PROBLEM TO SOLVE: Lines with the word "CIRCLE" in them are the ones to copy from the records.

########################################

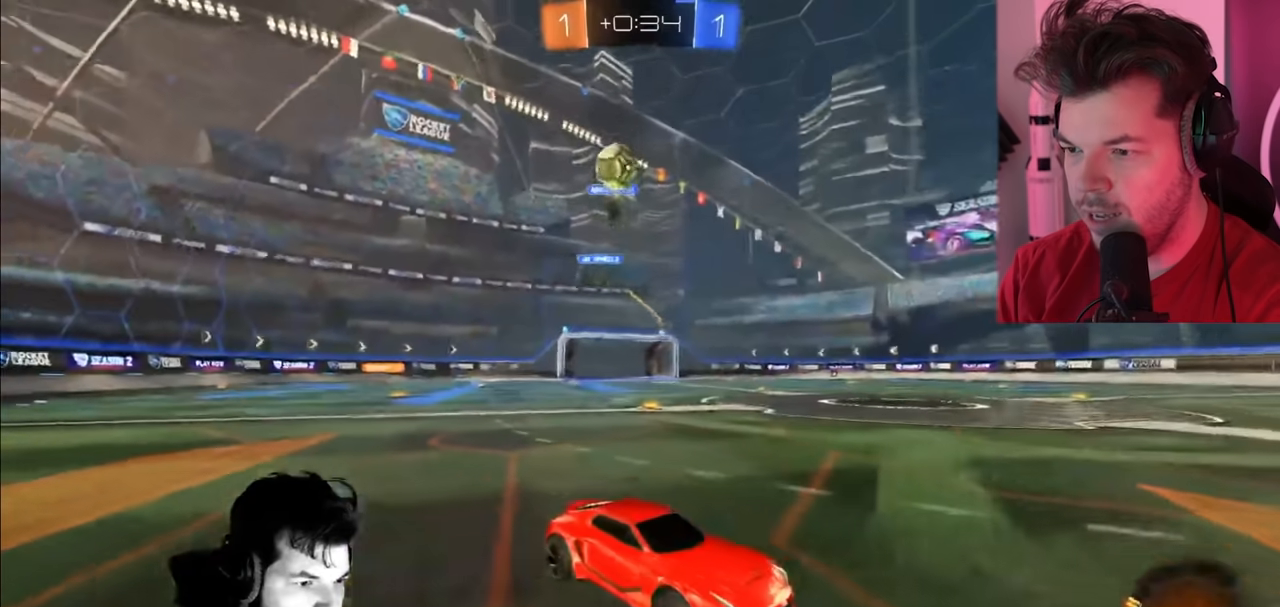
{"buttons": ["R2"], "left_stick": "right", "right_stick": "center", "events": [[467, "left_stick", "right"]]}
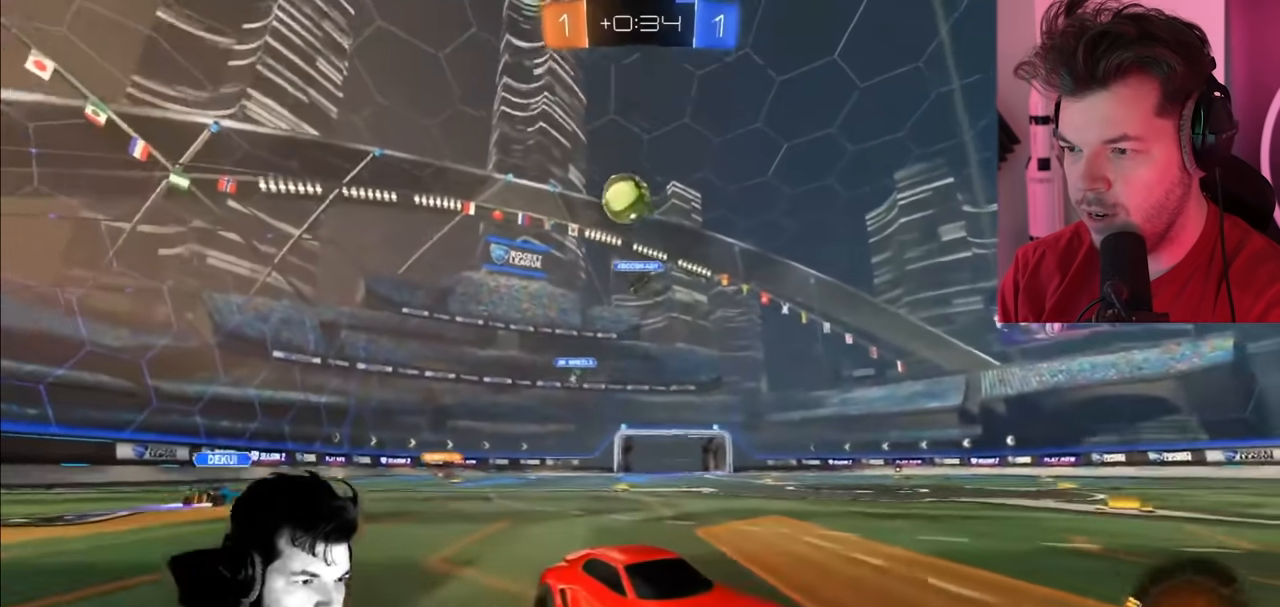
{"buttons": ["R2"], "left_stick": "center", "right_stick": "center", "events": [[100, "left_stick", "center"], [200, "left_stick", "left"], [483, "left_stick", "center"]]}
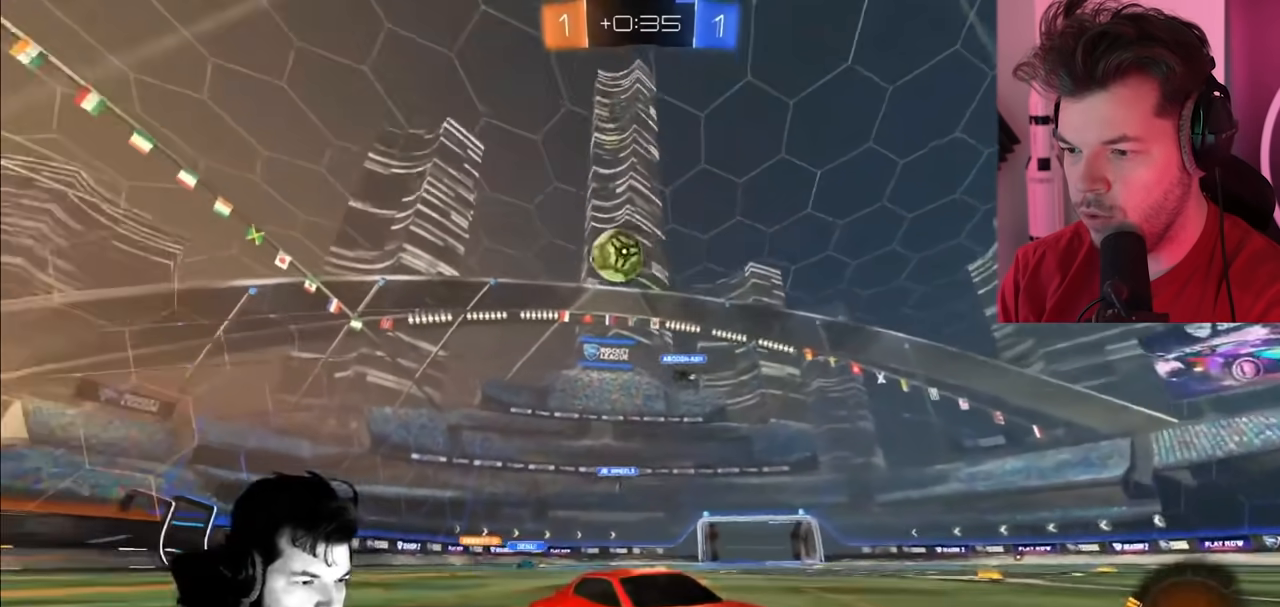
{"buttons": ["R2"], "left_stick": "right", "right_stick": "center", "events": [[300, "left_stick", "right"]]}
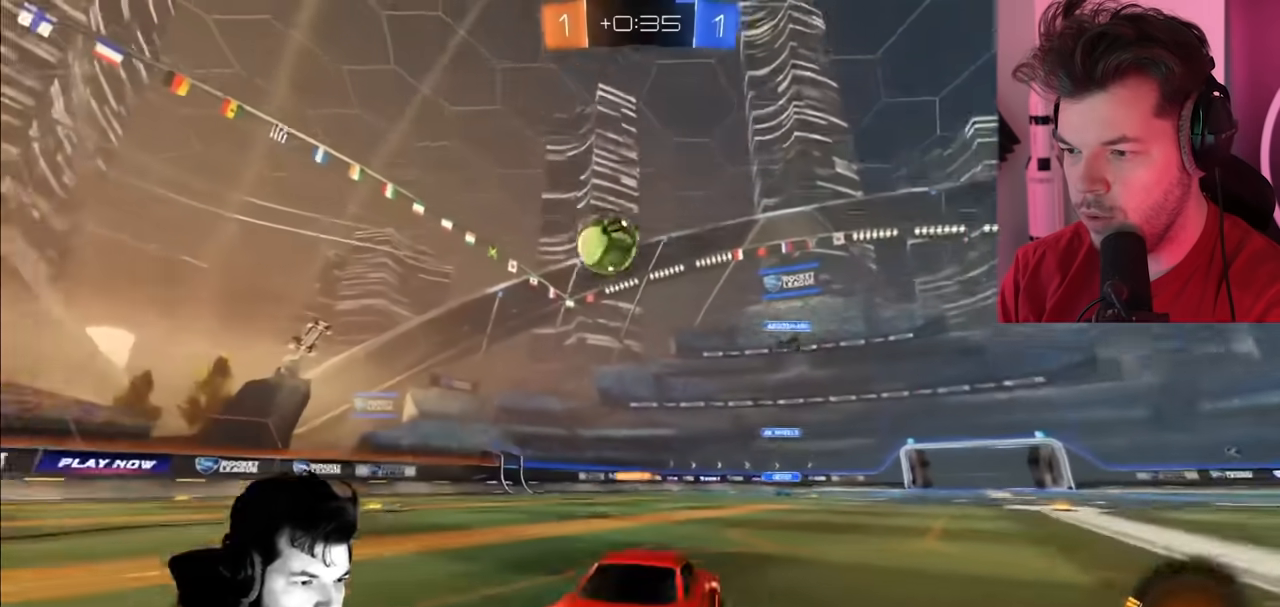
{"buttons": ["L2", "R2"], "left_stick": "right", "right_stick": "center", "events": [[483, "L2", "down"]]}
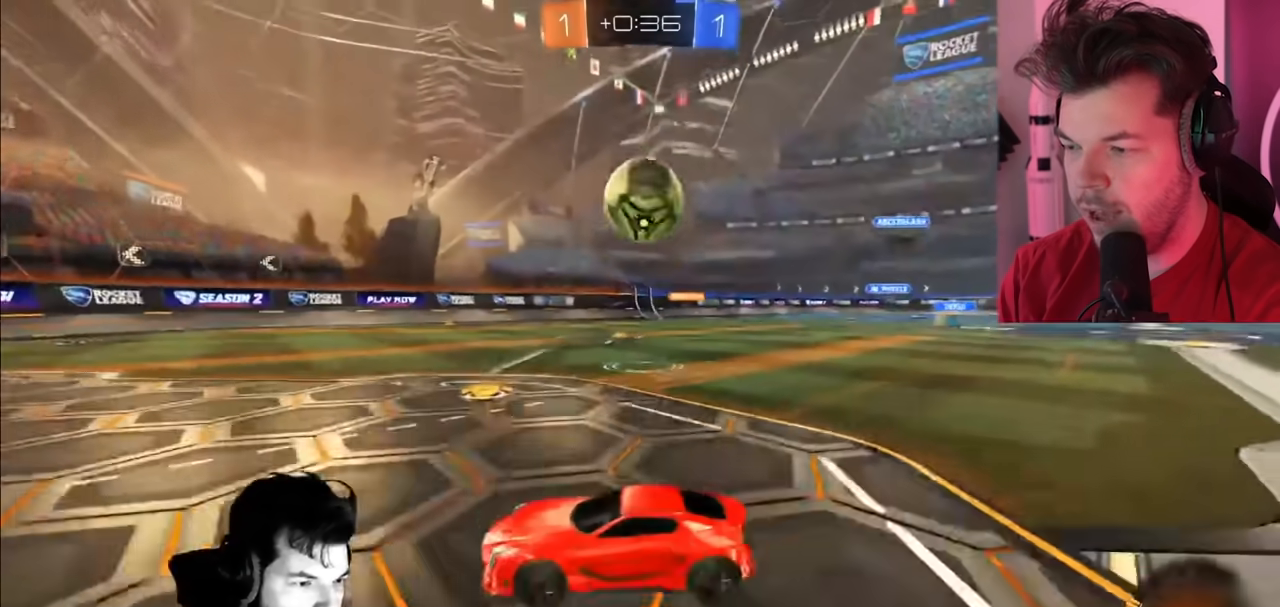
{"buttons": ["L2", "R2"], "left_stick": "right", "right_stick": "center", "events": []}
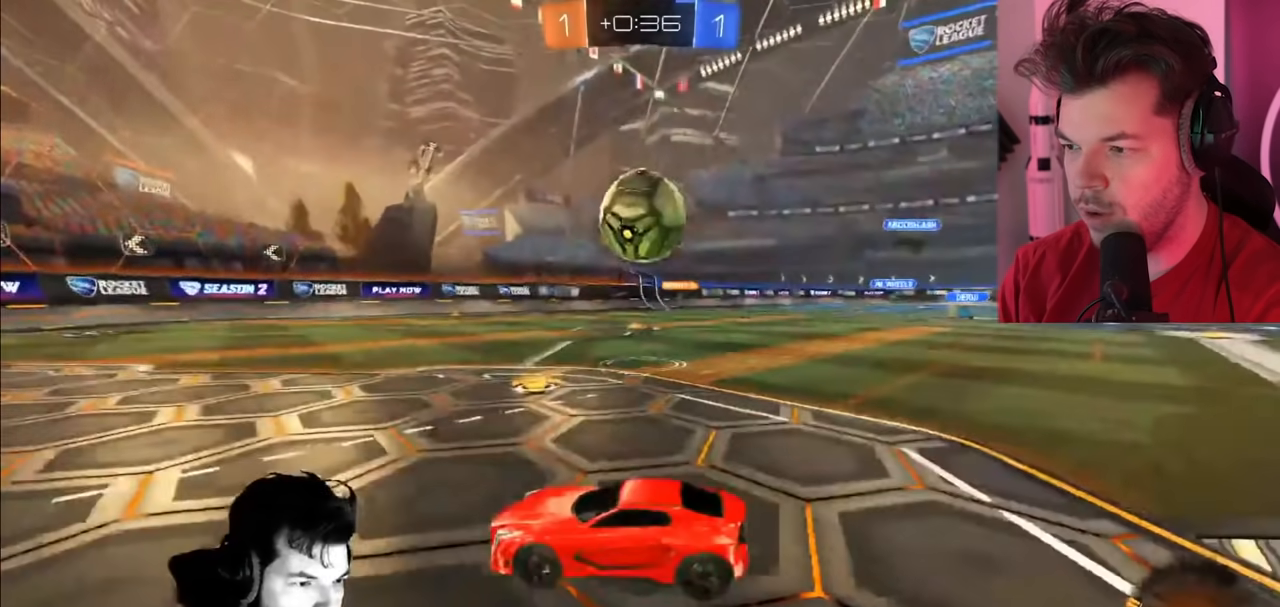
{"buttons": ["CROSS", "CIRCLE", "R2"], "left_stick": "up-right", "right_stick": "center", "events": [[50, "CROSS", "down"], [67, "L2", "up"], [117, "left_stick", "down-right"], [183, "CROSS", "up"], [250, "CIRCLE", "down"], [400, "CROSS", "down"], [467, "left_stick", "up-right"]]}
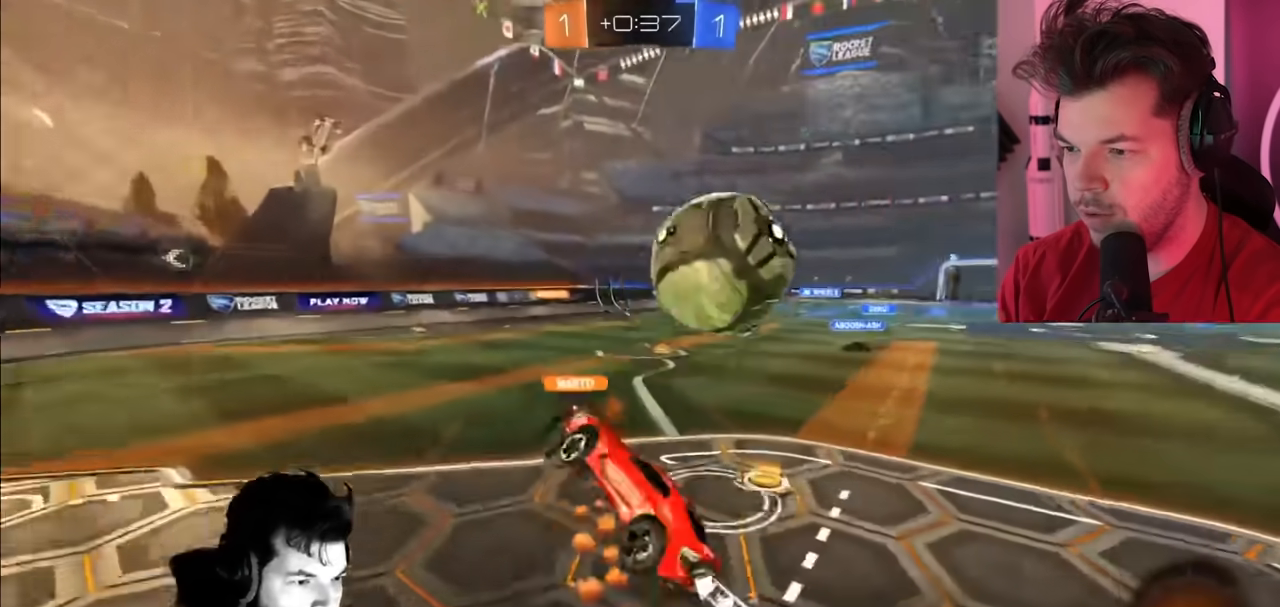
{"buttons": ["R2"], "left_stick": "up", "right_stick": "center", "events": [[50, "CROSS", "up"], [117, "CIRCLE", "up"], [183, "left_stick", "center"], [467, "left_stick", "up"]]}
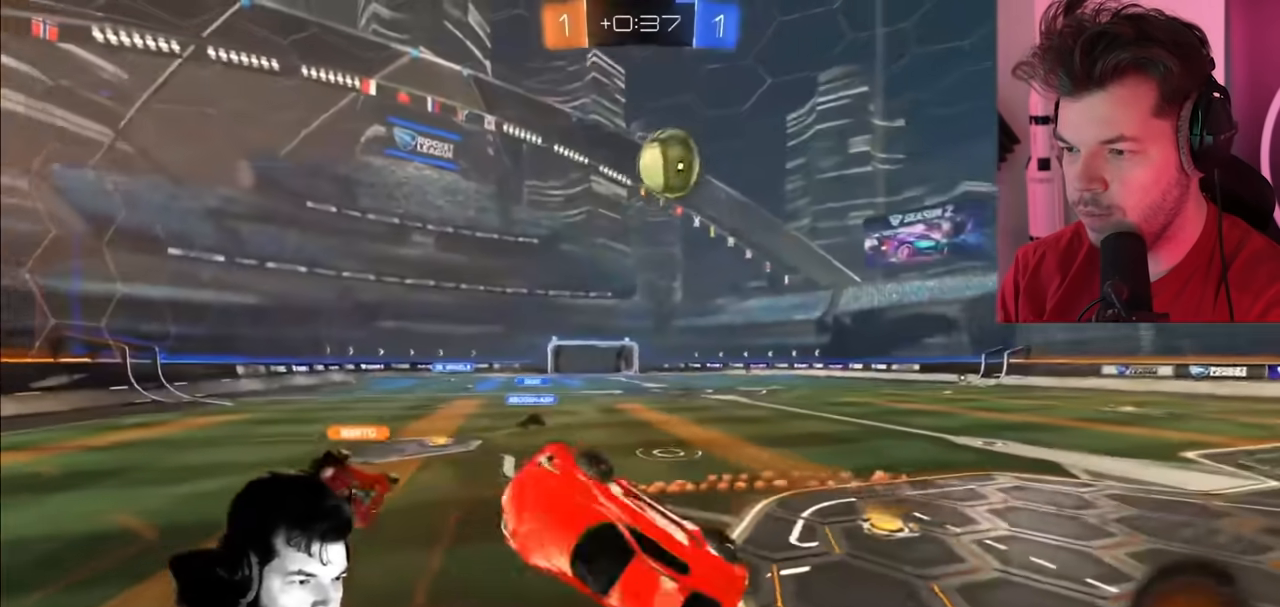
{"buttons": ["R2"], "left_stick": "center", "right_stick": "center", "events": [[150, "left_stick", "center"], [333, "TRIANGLE", "down"], [450, "TRIANGLE", "up"]]}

########################################

TASK ANSWER:
{"buttons": ["CROSS", "CIRCLE", "R2"], "left_stick": "up-right", "right_stick": "center", "events": [[50, "CROSS", "down"], [67, "L2", "up"], [117, "left_stick", "down-right"], [183, "CROSS", "up"], [250, "CIRCLE", "down"], [400, "CROSS", "down"], [467, "left_stick", "up-right"]]}
{"buttons": ["R2"], "left_stick": "up", "right_stick": "center", "events": [[50, "CROSS", "up"], [117, "CIRCLE", "up"], [183, "left_stick", "center"], [467, "left_stick", "up"]]}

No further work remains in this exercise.